NATURAL VEGETATION : Page 58 :

Vegetation of India can be divided into five types –

  1. Tropical Rain forest :

  • Tropical Rain Forests occur in the areas which receive heavy rainfall.

  • Important trees found in these forests are mahogany, ebony and rosewood.

  • Andaman and Nicobar Islands, parts of North-Eastern states and a narrow strip of the Western slope of the Western Ghats are home of these forests.

Page 59 :

2. Tropical deciduous forest :

  • These forests are also called monsoon forests

  • They are less dense.

  • They shed their leaves at a particular time of the year.

  • Important trees of these forests are sal, teak, peepal, neem and shisham. They are found in Madhya Pradesh, Uttar Pradesh, Bihar, Jharkhand, Chhattisgarh, Odisha, and in parts of Maharashtra.

3. Thorny bushes :

  • The leaves are in the form of spines to reduce the loss of water.

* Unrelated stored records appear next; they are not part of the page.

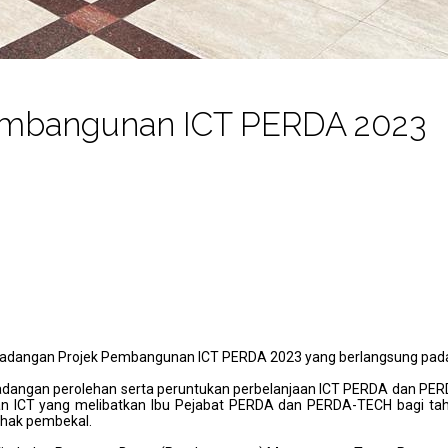
embangunan ICT PERDA 2023
dangan Projek Pembangunan ICT PERDA 2023 yang berlangsung pada 19 
 cadangan perolehan serta peruntukan perbelanjaan ICT PERDA dan PERD
CT yang melibatkan Ibu Pejabat PERDA dan PERDA-TECH bagi tahun 2
ihak pembekal.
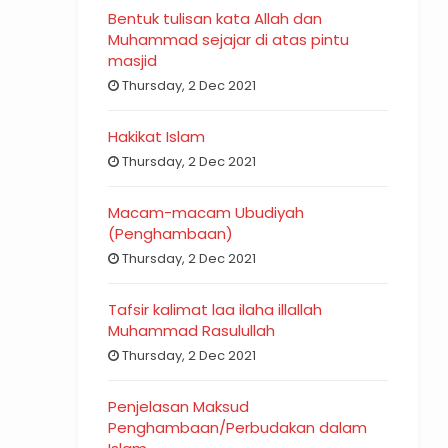
Bentuk tulisan kata Allah dan
Muhammad sejajar di atas pintu
masjid
Thursday, 2 Dec 2021
Hakikat Islam
Thursday, 2 Dec 2021
Macam-macam Ubudiyah
(Penghambaan)
Thursday, 2 Dec 2021
Tafsir kalimat laa ilaha illallah
Muhammad Rasulullah
Thursday, 2 Dec 2021
Penjelasan Maksud
Penghambaan/Perbudakan dalam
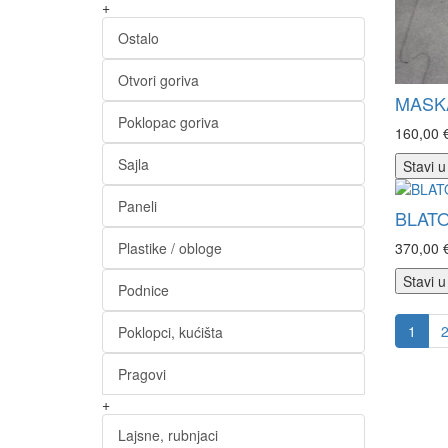
+
Ostalo
Otvori goriva
MASKA
Poklopac goriva
160,00 
Sajla
Stavi u
Paneli
BLATO
Plastike / obloge
370,00 
Stavi u
Podnice
1
Poklopci, kućišta
Pragovi
+
Lajsne, rubnjaci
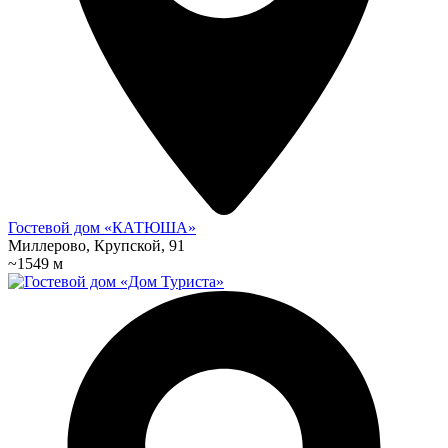
Гостевой дом «КАТЮША»
Миллерово, Крупской, 91
~1549 м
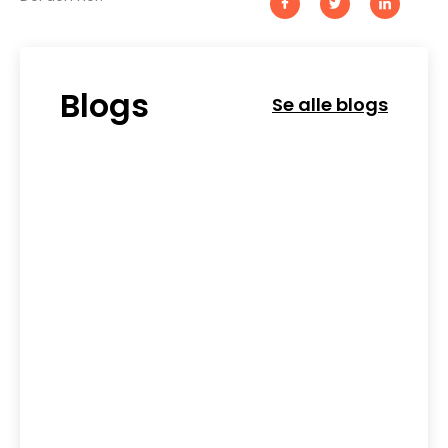
Blogs
Se alle blogs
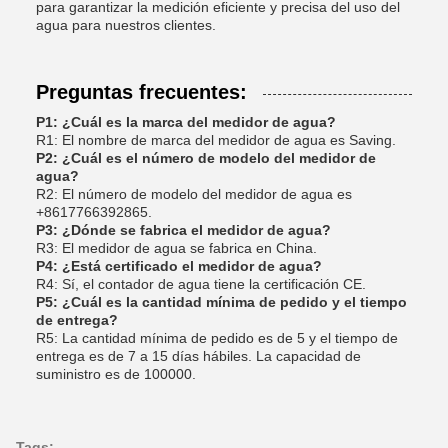
para garantizar la medición eficiente y precisa del uso del
agua para nuestros clientes.
Preguntas frecuentes:
P1: ¿Cuál es la marca del medidor de agua?
R1: El nombre de marca del medidor de agua es Saving.
P2: ¿Cuál es el número de modelo del medidor de
agua?
R2: El número de modelo del medidor de agua es
+8617766392865.
P3: ¿Dónde se fabrica el medidor de agua?
R3: El medidor de agua se fabrica en China.
P4: ¿Está certificado el medidor de agua?
R4: Sí, el contador de agua tiene la certificación CE.
P5: ¿Cuál es la cantidad mínima de pedido y el tiempo
de entrega?
R5: La cantidad mínima de pedido es de 5 y el tiempo de
entrega es de 7 a 15 días hábiles. La capacidad de
suministro es de 100000.
Tags:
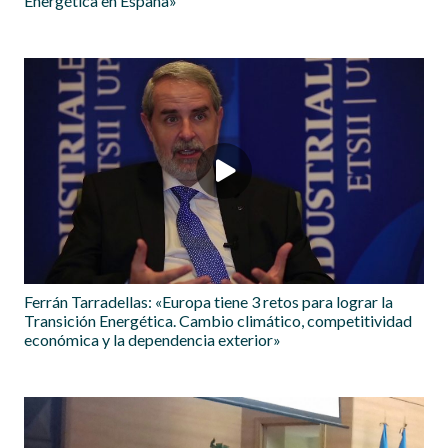
Energética en España»
Ferrán Tarradellas: «Europa tiene 3 retos para lograr la
Transición Energética. Cambio climático, competitividad
económica y la dependencia exterior»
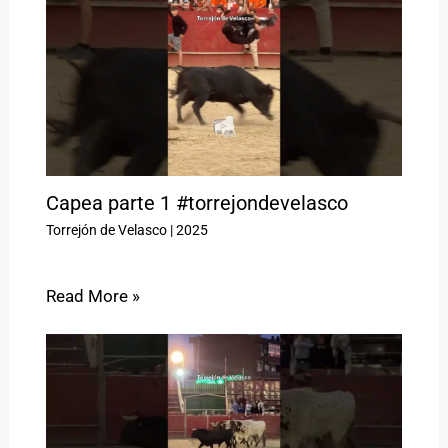
Capea parte 1 #torrejondevelasco
Torrejón de Velasco
|
2025
Read More »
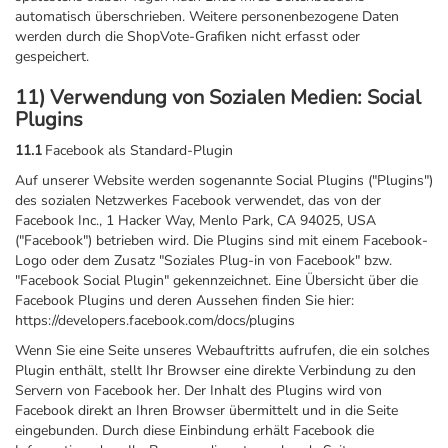
automatisch überschrieben. Weitere personenbezogene Daten
werden durch die ShopVote-Grafiken nicht erfasst oder
gespeichert.
11) Verwendung von Sozialen Medien: Social
Plugins
11.1
Facebook als Standard-Plugin
Auf unserer Website werden sogenannte Social Plugins ("Plugins")
des sozialen Netzwerkes Facebook verwendet, das von der
Facebook Inc., 1 Hacker Way, Menlo Park, CA 94025, USA
("Facebook") betrieben wird. Die Plugins sind mit einem Facebook-
Logo oder dem Zusatz "Soziales Plug-in von Facebook" bzw.
"Facebook Social Plugin" gekennzeichnet. Eine Übersicht über die
Facebook Plugins und deren Aussehen finden Sie hier:
https://developers.facebook.com/docs/plugins
Wenn Sie eine Seite unseres Webauftritts aufrufen, die ein solches
Plugin enthält, stellt Ihr Browser eine direkte Verbindung zu den
Servern von Facebook her. Der Inhalt des Plugins wird von
Facebook direkt an Ihren Browser übermittelt und in die Seite
eingebunden. Durch diese Einbindung erhält Facebook die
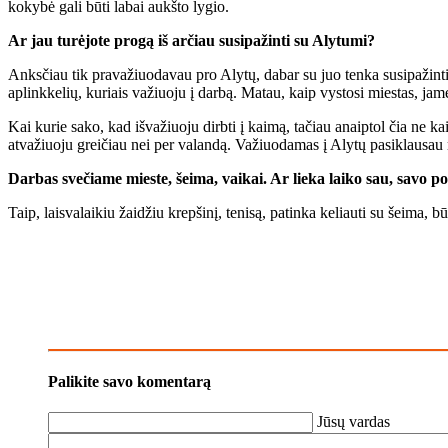
kokybė gali būti labai aukšto lygio.
Ar jau turėjote progą iš arčiau susipažinti su Alytumi?
Anksčiau tik pravažiuodavau pro Alytų, dabar su juo tenka susipažinti 
aplinkkelių, kuriais važiuoju į darbą. Matau, kaip vystosi miestas, j
Kai kurie sako, kad išvažiuoju dirbti į kaimą, tačiau anaiptol čia ne 
atvažiuoju greičiau nei per valandą. Važiuodamas į Alytų pasiklausau ra
Darbas svečiame mieste, šeima, vaikai. Ar lieka laiko sau, savo 
Taip, laisvalaikiu žaidžiu krepšinį, tenisą, patinka keliauti su šeima, b
Palikite savo komentarą
Jūsų vardas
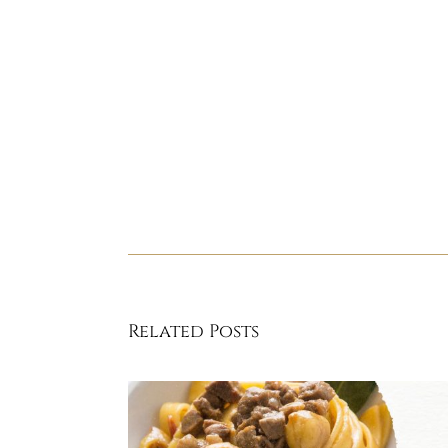
Related Posts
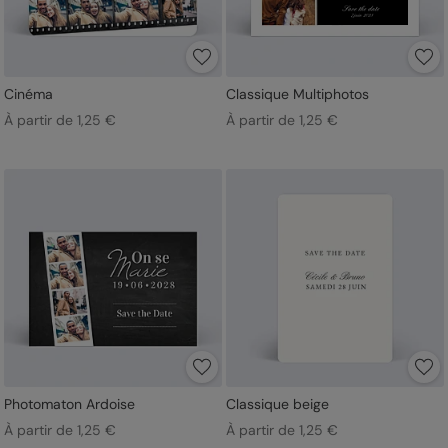
Cinéma
Classique Multiphotos
À partir de 1,25 €
À partir de 1,25 €
Photomaton Ardoise
Classique beige
À partir de 1,25 €
À partir de 1,25 €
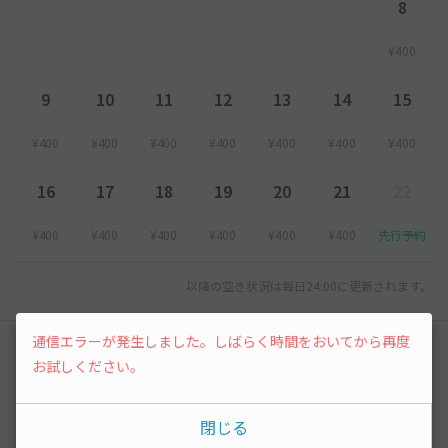
8
¥400
9
10
11
12
13
14
15
¥400
¥400
¥400
¥400
¥400
¥400
¥400
16
17
18
19
20
21
22
¥400
¥400
¥400
¥400
¥400
¥400
先行予約
以降の空き状況は毎日24:00に更新されます。
通信エラーが発生しました。しばらく時間をおいてから再度
レビュー
お試しください。
まだレビューがありません。他のユーザーの方の
閉じる
ために、利用後にレビューを投稿してみましょ
う。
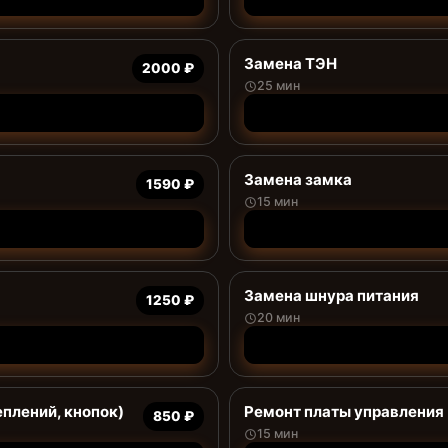
Замена ТЭН
2000 ₽
25 мин
Замена замка
1590 ₽
15 мин
Замена шнура питания
1250 ₽
20 мин
еплений, кнопок)
Ремонт платы управления 
850 ₽
15 мин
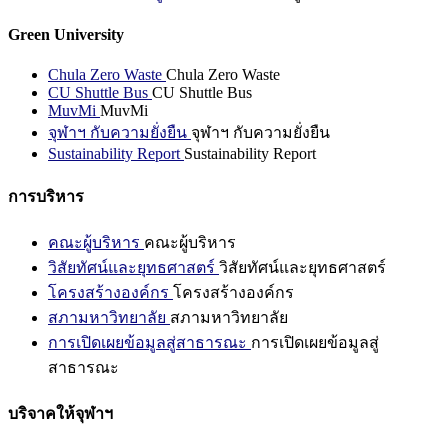
Green University
Chula Zero Waste
Chula Zero Waste
CU Shuttle Bus
CU Shuttle Bus
MuvMi
MuvMi
จุฬาฯ กับความยั่งยืน
จุฬาฯ กับความยั่งยืน
Sustainability Report
Sustainability Report
การบริหาร
คณะผู้บริหาร
คณะผู้บริหาร
วิสัยทัศน์และยุทธศาสตร์
วิสัยทัศน์และยุทธศาสตร์
โครงสร้างองค์กร
โครงสร้างองค์กร
สภามหาวิทยาลัย
สภามหาวิทยาลัย
การเปิดเผยข้อมูลสู่สาธารณะ
การเปิดเผยข้อมูลสู่
สาธารณะ
บริจาคให้จุฬาฯ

  • Cactus, khair, babool, keekar are important and are found in the states of Rajasthan, Punjab, Haryana, Eastern slopes of Western Ghats and Gujarat.

Page 60 :

4. Mountain vegetation :

  • At a height between 1500 metres and 2500 metres most of the trees are conical in shape. These trees are called coniferous trees

  • . Chir, Pine and Deodar are important trees of these forests.

5.Mangrove forests :

  • These forests can survive in saline water.

  • They are found mainly in Sunderbans in West Bengal and in the Andaman and Nicobar Islands.

  • Sundari is a well-known species of trees in mangrove forests after which Sunderbans have been named.

WILDLIFE:

  • The tiger is our national animal.

  • Gir forest in Gujarat is the home of Asiatic lions.

  • Elephants and one-horned rhinoceroses roam in the forests of Assam. .Elephants are also found in Kerala and Karnataka.

  • Camels and wild asses are found in the Great Indian desert and the Rann of Kuchchh respectively.

  • Wild goats, snow leopards, bears, etc. are found in the Himalayan region.

  • The peacock is our national bird.

  • The Government has also started Project Tiger and Project Elephant to protect these animals.

  • Every year we observe wildlife week in the first week of October, to create awareness of conserving the habitats of the animal kingdom.

  • .Some birds such as the Pelican, Siberian Crane, Stork, Flamingo, Pintail Duck and Curlew migrate to our country in the winter season every year.

  • Siberian Cranes migrate from Siberia. They arrive in December and stay till early March.